Some of the violence is mildly disturbing—one pole technique is meant to bash out wolves’ teeth to keep them from doing harm, an idea that is transposed to human attackers at the end—and our hero. Though inevitably victorious, is forced into a self-imposed exile resulting from a tragic alienation from both Buddhism and family. Easily one of director Lau Kar-Leung’s more affecting stories.
17. The Big Boss aka Fists of Fury
Why The Big Boss, you might ask, and not Enter the Dragon or even The Chinese Connection (which, confusingly, also goes under the title Fist of Fury—singular instead of plural)? They’re significant movies, and in many ways better ones, but it’s important to begin at the beginning when looking at the all-too-brief career of the great Bruce Lee. Playing a young man who travels from China to a small rural town in Thailand to visit his cousins and possibly snag a job at the local ice factory, he finds himself swept up in the machinations of a major drug dealer (the big boss of the title) who ships heroin in blocks of ice.
Two of his friends are killed when they uncover what’s happening, Lee is given the post of foreman after beating some of the boss’ men in a fight, and then bribed with girls and high living in order to secure his loyalty. All such considerations go out the window when they murder Lee’s family, causing Lee to go looking for the boss and his henchmen at his mansion.

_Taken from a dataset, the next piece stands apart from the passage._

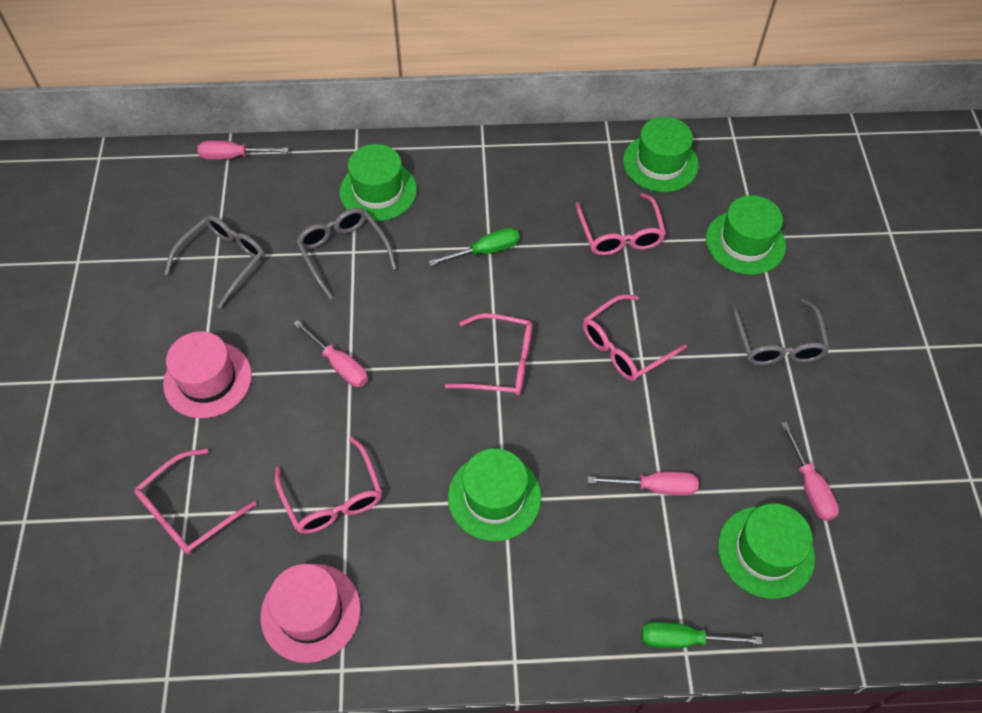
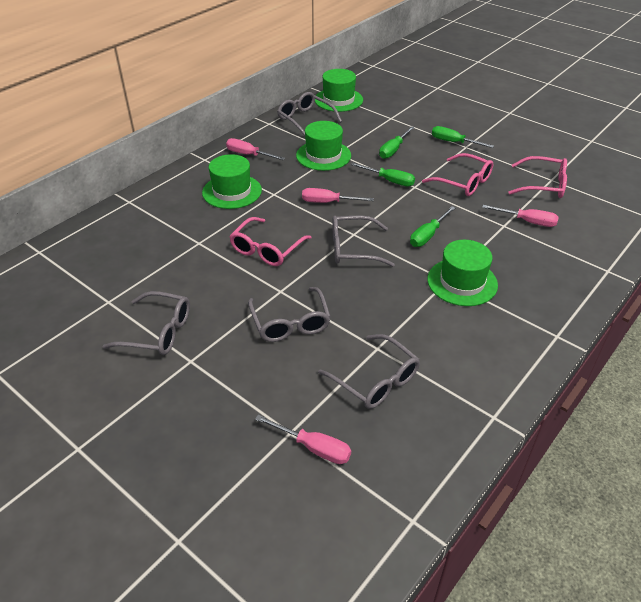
green hat: 5 -> 4
green screwdriver: 2 -> 4
grey glasses: 3 -> 5
pink glasses: 5 -> 3
pink hat: 2 -> 0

Lee demonstrates a lot of the effortless charisma and magnetism that made him such a worldwide star. Directed by Lo Wei, with sometimes less than stellar results. The pacing isn’t as brisk as usual in most kung fu films, and much of the fight choreography looks sloppy compared to many other titles on this list, though he at least has a grasp on how to use Lee’s physicality, especially in the final duel between Lee and the main villain. It’s best to watch the English dub for an added dash of unintentional humor. Also watch for a great bit where Lee punches one of the boss’ minions through a wall, leaving a man-shaped hole.
16. Snake In The Eagle’s Shadow
Not the absolute best film for either Jackie Chan or director Yuen Woo-Ping, it’s hugely significant for the fact that it was the title that launched Yuen Woo-Ping’s directing career and established Jackie Chan as a comedy martial arts performer, and not simply a quick replacement for the late Bruce Lee as former Lee director Lo Wei had envisioned.

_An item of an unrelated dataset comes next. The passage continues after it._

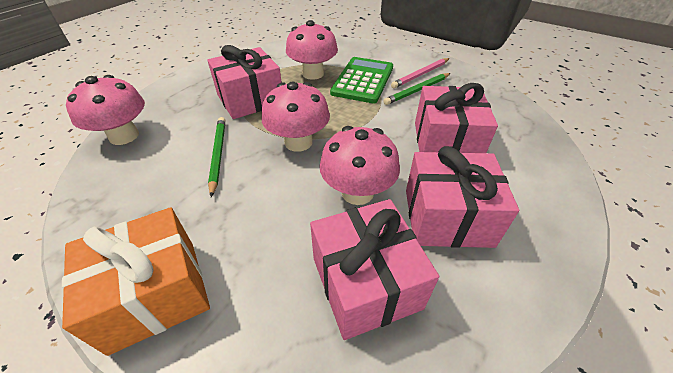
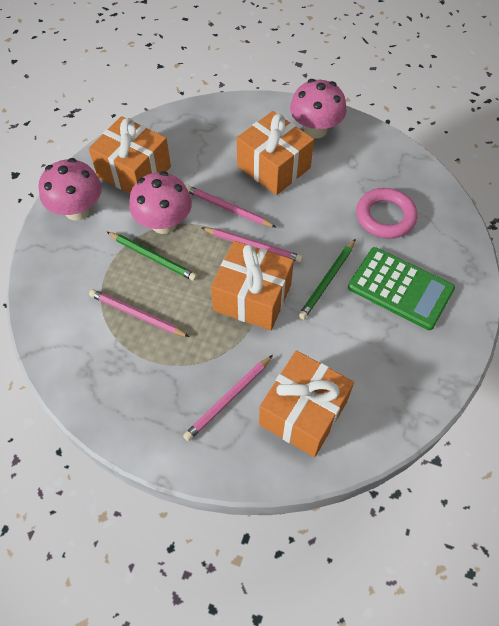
orange gift: 1 -> 4
pink gift: 4 -> 0
pink mushroom: 4 -> 3
pink pencil: 1 -> 4
pink ring: 0 -> 1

Jackie is a student at a school were he gets no respect from teachers and students alike, and only finds a better path when he makes the acquaintance of an old master of Snake Style kung fu (played by Yuen’s father Yuen Siu Tien) who agrees to teach him the dwindling style only so long as he doesn’t call him “master”, a move meant to protect his new pupil from the acolytes of the school of Eagle Claw kung fu, whose leader wants nothing more than to wipe out Snake Style for good.

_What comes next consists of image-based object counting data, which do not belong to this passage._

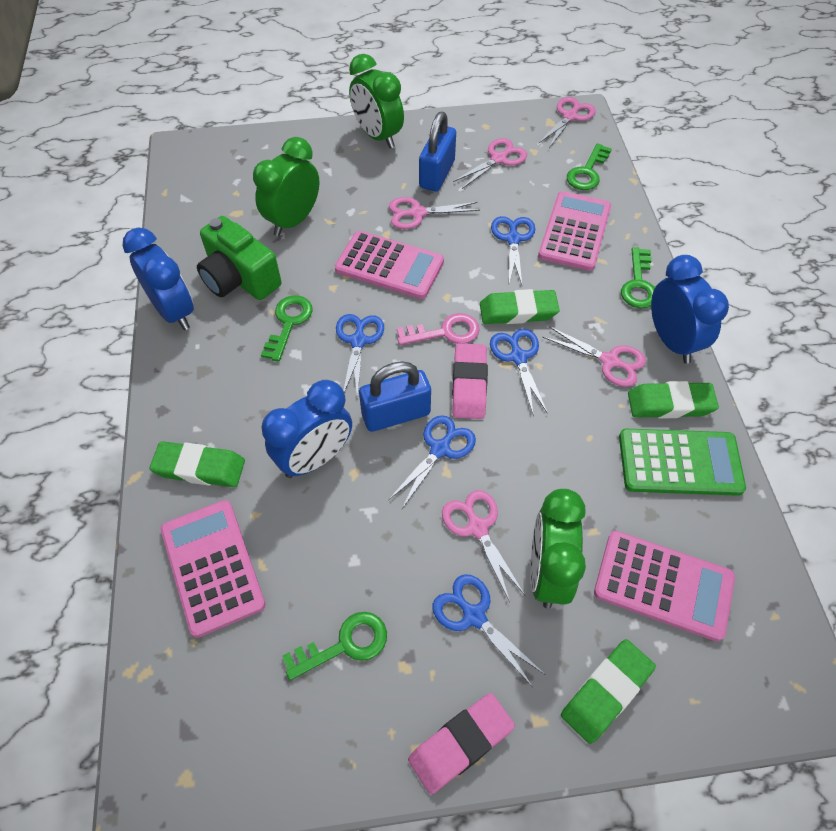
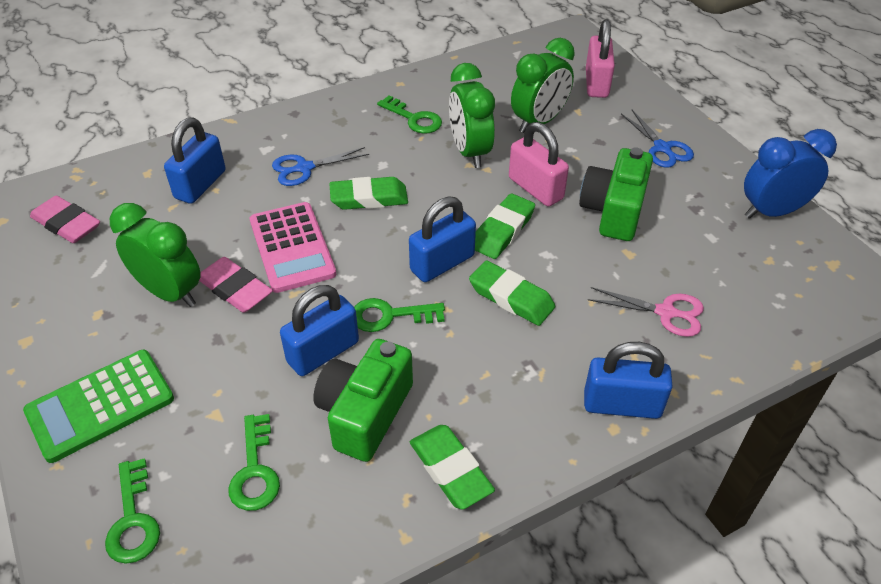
blue clock: 3 -> 1
blue padlock: 2 -> 4
blue scissors: 5 -> 2
green camera: 1 -> 2
pink calculator: 4 -> 1
pink key: 1 -> 0
pink padlock: 0 -> 2
pink scissors: 5 -> 1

A confrontation with this man teaches Jackie a dire lesson—Snake Style alone is not the equal to Eagle Claw kung fu, and he must supplement it with a new style based on his observations of a cat fighting a cobra in order to prevail over the determined killers that seek to do him in.
A low-budget, bare-bones production, Snake In The Eagle’s Shadow stands out mostly by playing up its best assets, which are the performances of both Jackie Chan and, as the main villain, Hwang Jang Lee. True to the respective reputations of both director and star, the choreography is far above the average for most martial arts movies, is largely free of wire work or other special effects, and has a speedy, acrobatic quality that helped to set a new standard.
Followed by Yuen and Chan’s Drunken Master. According to Jackie in his autobiography, the tooth you see missing in the final shots got knocked out by Hwang Jang Lee during the filming of their final fight scene, beginning his career-long trend of getting badly injured in the course of production.